In 1939, she returned to California and, with her husband, the composer Ray Green, and another former Graham dancer, Gertrude Shurr, founded the San Francisco Dance Theater. In 1941, O'Donnell joined creative forces with Jose Limon in a dance duo until 1942. She worked with the Graham Company again from 1944 to 1952 as a guest artist, at which time she created several roles notably the Pioneering Woman in "Appalachian Spring", Attendant in "Herodiade" (1944), She of the Earth in "Dark Meadow" (1946), and Chorus in "Cave of the Heart" (1946). In the mid-1940s she established the O'Donnell-Shurr Modern Dance Studio with Gertrude Shurr and continued the development of her own dance repertory.

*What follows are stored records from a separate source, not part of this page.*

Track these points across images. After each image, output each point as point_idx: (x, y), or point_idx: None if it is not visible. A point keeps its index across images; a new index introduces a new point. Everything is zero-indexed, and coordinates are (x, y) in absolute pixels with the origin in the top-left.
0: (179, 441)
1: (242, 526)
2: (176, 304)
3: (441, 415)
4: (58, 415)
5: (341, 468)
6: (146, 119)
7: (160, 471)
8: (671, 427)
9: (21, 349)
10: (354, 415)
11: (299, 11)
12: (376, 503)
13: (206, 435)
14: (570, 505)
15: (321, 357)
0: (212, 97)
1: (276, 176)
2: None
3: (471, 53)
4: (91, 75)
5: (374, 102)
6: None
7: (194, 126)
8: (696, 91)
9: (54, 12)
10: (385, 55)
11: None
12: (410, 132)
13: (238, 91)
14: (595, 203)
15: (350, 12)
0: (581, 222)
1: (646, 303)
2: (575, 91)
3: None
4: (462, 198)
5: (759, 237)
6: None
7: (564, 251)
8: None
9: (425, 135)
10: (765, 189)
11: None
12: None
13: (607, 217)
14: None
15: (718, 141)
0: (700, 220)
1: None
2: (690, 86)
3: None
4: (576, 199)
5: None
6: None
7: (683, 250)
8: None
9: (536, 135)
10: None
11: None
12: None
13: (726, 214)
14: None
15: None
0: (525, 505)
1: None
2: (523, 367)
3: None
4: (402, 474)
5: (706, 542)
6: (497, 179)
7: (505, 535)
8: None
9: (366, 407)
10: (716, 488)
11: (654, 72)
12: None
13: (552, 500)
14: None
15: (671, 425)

Throughout her career O'Donnell created 50 documented dances, from 1937 to 1988. Notably, in 1943 O'Donnell choreographed a modern-dance classic, "Suspension", a thirteen-minute composition. The dance was inspired by her memory of seeing a plane below the hilltop on which she was standing in wartime California. That work was best explained, she felt, by T. S. Eliot's observation in Four Quartets that "At the still point of the turning world . . . . there the dance is." She often included T. S. Eliot's words in the program notes. In the piece, dancers moved slowly amid large boxes under a turning mobile.

O'Donnell retired from performing in 1961, but continued to choreograph through 1988.

O'Donnell was also an important teacher who counted Robert Joffrey, Ben Vereen, Cora Cahan, and Gerald Arpino among her students. She is known for an original dance technique that has influenced generations of modern dancers. In 1974 the May O'Donnell Concert Dance Company was formed and located at the May O'Donnell Modern Dance Center at 429 Lafayette Street in New York City. There, O'Donnell and her staff taught the May O'Donnell Dance Technique until the studio was sold in the 1980s.

O'Donnell died in Manhattan at the age 97 in 2004.

In 2005, her biography, May O'Donnell: Modern Dance Pioneer, was published by Marian Horosko.